▶ [Entries supplied]:
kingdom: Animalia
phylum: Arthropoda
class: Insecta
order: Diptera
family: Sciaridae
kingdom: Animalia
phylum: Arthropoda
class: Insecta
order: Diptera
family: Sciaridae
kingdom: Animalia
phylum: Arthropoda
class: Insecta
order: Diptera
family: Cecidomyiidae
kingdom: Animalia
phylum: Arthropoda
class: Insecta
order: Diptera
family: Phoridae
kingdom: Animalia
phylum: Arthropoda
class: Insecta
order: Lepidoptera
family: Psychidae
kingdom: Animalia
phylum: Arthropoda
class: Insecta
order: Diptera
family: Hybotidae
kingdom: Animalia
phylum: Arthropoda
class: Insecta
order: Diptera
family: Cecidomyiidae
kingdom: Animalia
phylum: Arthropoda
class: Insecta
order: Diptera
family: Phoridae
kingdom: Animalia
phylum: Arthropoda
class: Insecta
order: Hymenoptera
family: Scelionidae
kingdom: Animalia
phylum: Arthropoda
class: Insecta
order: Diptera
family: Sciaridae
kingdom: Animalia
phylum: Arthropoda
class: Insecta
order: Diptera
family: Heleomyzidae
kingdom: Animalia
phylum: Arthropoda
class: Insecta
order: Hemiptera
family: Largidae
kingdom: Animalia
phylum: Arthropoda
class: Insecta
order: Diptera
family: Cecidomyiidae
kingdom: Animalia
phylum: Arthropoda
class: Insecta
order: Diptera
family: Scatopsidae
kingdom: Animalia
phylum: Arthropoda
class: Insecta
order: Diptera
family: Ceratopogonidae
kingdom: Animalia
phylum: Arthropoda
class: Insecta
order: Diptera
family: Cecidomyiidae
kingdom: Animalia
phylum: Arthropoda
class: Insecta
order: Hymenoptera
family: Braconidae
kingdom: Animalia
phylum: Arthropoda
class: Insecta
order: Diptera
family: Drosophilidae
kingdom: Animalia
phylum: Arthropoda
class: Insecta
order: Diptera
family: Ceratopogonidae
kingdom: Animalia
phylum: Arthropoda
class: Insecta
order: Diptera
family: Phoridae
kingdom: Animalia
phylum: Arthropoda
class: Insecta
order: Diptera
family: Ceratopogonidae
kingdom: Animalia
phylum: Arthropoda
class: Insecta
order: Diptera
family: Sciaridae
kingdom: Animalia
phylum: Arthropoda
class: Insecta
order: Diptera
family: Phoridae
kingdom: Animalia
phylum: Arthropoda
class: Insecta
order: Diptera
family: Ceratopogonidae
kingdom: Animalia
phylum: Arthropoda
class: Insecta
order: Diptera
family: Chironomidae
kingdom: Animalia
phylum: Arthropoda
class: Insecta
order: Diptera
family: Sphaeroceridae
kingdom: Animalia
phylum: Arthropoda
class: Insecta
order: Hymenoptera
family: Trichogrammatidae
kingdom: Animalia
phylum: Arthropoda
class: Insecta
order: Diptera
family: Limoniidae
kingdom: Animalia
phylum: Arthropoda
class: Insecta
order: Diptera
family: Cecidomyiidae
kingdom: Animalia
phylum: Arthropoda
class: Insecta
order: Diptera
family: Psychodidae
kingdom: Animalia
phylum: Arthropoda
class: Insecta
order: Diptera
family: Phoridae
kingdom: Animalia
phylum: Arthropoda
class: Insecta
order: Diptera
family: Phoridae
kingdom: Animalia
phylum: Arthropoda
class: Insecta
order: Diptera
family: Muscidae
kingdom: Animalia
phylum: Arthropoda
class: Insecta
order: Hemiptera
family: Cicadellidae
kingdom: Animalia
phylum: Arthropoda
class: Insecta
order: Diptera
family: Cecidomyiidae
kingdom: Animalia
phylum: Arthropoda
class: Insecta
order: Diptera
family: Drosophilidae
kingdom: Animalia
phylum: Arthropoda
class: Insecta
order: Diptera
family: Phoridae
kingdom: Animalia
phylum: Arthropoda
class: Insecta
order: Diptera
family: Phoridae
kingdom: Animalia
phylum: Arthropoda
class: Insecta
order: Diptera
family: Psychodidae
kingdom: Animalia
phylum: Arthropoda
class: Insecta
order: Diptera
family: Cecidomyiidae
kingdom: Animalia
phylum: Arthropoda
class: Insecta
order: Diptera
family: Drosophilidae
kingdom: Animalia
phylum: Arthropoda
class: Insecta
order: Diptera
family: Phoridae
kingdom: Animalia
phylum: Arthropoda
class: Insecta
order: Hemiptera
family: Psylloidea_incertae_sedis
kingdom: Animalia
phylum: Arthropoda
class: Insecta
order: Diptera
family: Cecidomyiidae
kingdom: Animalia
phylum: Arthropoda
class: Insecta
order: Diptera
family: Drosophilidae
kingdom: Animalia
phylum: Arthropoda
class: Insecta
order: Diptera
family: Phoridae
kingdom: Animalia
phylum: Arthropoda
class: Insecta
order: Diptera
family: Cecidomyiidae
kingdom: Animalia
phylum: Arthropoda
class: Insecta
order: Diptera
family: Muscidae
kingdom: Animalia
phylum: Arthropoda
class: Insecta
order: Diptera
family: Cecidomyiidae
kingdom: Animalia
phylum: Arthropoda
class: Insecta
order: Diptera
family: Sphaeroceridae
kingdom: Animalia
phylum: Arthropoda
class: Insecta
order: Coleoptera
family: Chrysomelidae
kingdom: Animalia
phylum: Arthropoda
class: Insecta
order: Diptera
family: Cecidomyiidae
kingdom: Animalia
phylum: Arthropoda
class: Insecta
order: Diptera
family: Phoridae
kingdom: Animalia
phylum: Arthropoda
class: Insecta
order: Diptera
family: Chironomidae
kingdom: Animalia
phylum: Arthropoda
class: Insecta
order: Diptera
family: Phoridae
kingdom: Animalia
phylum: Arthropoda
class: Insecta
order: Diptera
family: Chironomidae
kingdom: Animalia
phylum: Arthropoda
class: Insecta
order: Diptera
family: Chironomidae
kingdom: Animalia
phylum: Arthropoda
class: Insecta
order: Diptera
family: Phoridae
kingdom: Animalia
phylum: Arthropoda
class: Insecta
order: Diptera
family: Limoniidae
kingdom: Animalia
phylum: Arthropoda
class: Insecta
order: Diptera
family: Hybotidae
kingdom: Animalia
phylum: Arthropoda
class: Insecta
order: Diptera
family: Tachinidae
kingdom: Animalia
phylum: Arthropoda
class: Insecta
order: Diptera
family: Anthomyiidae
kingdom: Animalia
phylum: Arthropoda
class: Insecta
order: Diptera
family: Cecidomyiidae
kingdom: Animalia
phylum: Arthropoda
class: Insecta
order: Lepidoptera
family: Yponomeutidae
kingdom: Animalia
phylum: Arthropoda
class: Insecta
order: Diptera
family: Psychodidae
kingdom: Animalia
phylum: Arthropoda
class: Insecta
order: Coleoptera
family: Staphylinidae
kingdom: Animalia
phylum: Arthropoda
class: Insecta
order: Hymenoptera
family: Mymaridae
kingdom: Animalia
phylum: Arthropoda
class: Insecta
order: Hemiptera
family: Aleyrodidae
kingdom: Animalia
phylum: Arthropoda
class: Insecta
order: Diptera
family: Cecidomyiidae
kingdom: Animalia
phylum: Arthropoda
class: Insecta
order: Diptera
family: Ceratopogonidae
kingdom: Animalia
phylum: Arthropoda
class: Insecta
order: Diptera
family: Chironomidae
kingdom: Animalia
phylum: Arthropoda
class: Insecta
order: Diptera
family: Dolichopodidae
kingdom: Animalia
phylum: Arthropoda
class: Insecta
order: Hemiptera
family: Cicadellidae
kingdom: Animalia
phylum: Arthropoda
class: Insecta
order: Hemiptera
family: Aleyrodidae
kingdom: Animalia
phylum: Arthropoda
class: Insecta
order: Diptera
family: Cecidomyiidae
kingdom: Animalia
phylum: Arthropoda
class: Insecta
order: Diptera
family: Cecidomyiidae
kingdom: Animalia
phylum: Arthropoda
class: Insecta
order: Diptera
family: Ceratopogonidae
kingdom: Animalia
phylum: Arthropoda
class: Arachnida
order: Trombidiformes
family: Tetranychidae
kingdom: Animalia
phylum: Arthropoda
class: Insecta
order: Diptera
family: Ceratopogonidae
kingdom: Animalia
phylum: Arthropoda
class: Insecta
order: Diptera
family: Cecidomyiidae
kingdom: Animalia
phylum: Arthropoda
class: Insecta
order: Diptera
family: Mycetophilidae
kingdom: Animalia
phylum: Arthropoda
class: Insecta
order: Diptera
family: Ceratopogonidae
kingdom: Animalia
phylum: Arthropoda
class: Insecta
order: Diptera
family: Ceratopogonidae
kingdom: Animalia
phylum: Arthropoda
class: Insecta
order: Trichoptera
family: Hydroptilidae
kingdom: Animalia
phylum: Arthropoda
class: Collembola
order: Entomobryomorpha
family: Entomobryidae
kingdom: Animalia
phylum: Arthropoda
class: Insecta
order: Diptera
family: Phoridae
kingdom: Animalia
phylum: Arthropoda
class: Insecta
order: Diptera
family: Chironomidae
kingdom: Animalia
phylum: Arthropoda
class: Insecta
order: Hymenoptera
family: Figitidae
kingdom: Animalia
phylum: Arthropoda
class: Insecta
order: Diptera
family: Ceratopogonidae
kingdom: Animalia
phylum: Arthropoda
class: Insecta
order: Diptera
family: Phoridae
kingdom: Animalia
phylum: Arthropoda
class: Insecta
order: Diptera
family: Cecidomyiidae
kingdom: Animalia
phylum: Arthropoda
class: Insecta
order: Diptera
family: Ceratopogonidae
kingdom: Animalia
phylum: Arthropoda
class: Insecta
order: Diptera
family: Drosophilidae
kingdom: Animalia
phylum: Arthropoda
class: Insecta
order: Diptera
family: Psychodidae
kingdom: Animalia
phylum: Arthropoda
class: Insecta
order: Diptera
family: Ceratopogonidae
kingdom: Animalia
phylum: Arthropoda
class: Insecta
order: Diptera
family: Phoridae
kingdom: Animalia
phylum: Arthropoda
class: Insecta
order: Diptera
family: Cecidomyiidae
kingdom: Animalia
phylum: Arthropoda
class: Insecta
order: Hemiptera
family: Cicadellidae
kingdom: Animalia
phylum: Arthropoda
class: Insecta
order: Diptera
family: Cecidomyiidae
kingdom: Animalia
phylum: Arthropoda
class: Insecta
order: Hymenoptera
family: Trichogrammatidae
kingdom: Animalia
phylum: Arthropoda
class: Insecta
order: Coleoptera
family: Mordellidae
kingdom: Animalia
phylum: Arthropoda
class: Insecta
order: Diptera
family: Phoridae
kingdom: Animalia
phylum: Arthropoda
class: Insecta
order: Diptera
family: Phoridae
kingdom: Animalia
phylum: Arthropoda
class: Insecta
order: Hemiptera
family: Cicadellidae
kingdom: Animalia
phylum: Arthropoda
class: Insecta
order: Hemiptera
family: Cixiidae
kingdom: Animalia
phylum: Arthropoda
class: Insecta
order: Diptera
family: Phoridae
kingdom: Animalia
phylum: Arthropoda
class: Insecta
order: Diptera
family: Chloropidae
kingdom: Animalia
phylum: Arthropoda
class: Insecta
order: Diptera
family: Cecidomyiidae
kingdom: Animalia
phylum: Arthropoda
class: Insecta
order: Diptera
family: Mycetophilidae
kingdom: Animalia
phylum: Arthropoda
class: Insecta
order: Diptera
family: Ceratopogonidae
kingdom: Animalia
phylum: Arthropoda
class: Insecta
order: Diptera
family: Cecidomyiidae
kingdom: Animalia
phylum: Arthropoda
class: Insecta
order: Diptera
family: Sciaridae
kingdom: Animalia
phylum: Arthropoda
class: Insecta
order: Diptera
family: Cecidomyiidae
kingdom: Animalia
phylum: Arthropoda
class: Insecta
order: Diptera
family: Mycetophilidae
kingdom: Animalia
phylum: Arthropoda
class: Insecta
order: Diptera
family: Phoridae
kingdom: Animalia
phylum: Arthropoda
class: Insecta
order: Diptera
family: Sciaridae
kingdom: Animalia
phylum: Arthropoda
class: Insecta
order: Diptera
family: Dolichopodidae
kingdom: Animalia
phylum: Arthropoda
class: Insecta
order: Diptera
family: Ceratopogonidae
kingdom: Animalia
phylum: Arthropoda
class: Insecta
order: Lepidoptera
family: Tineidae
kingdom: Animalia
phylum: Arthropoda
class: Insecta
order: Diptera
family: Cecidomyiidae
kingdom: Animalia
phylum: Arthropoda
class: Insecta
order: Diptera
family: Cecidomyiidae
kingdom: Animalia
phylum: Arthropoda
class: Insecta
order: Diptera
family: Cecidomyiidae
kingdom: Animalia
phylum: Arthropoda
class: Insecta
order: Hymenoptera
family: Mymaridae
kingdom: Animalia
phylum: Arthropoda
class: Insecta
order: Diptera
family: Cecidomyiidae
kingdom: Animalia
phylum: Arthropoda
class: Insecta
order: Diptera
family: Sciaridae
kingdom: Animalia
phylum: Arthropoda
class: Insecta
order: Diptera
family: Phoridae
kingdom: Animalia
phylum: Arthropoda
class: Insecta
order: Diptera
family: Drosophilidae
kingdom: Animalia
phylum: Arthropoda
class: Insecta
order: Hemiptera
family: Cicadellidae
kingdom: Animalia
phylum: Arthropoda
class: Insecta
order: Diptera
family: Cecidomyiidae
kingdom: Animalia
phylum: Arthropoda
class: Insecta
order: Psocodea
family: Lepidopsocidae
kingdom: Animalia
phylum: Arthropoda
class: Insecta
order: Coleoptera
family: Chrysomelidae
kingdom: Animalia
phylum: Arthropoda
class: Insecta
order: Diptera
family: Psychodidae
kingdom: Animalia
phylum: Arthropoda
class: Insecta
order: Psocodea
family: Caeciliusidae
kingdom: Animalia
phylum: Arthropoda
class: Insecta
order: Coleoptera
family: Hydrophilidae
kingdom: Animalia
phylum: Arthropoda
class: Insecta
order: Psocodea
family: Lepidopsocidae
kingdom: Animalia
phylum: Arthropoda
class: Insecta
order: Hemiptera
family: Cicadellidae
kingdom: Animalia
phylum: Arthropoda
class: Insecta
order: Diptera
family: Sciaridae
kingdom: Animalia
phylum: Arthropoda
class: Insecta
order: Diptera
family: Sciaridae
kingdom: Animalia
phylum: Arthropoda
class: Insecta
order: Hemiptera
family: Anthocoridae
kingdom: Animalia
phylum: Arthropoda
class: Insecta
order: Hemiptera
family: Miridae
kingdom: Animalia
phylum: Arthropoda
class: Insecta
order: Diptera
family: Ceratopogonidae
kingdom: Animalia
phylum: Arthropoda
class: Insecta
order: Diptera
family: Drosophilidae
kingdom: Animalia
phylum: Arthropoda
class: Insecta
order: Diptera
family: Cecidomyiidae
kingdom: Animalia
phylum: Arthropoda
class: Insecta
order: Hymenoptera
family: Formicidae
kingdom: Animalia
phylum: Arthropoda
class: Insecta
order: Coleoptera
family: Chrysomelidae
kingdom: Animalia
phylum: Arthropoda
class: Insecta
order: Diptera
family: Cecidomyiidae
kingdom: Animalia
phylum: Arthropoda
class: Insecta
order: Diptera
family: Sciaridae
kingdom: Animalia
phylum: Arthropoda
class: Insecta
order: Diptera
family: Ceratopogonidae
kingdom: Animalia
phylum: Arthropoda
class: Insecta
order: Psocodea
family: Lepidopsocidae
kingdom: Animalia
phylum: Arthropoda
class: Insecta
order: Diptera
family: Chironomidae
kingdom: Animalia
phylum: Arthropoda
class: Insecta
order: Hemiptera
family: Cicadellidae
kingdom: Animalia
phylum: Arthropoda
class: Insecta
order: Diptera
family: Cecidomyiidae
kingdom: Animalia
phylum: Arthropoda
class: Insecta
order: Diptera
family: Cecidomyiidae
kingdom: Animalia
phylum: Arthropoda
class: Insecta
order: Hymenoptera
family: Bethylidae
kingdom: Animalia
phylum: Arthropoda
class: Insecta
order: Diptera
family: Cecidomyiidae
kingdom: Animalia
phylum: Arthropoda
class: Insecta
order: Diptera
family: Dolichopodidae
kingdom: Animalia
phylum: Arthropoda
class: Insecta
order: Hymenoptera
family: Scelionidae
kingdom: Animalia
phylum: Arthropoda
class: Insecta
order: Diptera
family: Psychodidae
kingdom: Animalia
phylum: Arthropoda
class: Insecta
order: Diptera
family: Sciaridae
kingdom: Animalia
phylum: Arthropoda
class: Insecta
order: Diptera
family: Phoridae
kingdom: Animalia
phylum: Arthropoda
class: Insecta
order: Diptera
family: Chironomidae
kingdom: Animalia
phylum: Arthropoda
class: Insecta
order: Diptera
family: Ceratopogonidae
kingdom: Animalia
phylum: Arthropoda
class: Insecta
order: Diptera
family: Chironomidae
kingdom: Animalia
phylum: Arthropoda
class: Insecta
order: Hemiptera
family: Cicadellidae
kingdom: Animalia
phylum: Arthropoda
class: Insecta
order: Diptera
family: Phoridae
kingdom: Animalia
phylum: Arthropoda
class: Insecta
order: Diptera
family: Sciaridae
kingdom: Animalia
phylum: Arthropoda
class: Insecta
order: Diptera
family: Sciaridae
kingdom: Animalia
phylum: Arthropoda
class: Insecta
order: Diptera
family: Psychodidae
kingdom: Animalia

▶ [Instructions for the task]: Format every line from the very first line of the items up to and including the line with "family: Psychidae" as a JSON list of strings, one string per line, with blank lines omitted.

▶ [Result of this exercise]:
[
  "kingdom: Animalia",
  "phylum: Arthropoda",
  "class: Insecta",
  "order: Diptera",
  "family: Sciaridae",
  "kingdom: Animalia",
  "phylum: Arthropoda",
  "class: Insecta",
  "order: Diptera",
  "family: Sciaridae",
  "kingdom: Animalia",
  "phylum: Arthropoda",
  "class: Insecta",
  "order: Diptera",
  "family: Cecidomyiidae",
  "kingdom: Animalia",
  "phylum: Arthropoda",
  "class: Insecta",
  "order: Diptera",
  "family: Phoridae",
  "kingdom: Animalia",
  "phylum: Arthropoda",
  "class: Insecta",
  "order: Lepidoptera",
  "family: Psychidae"
]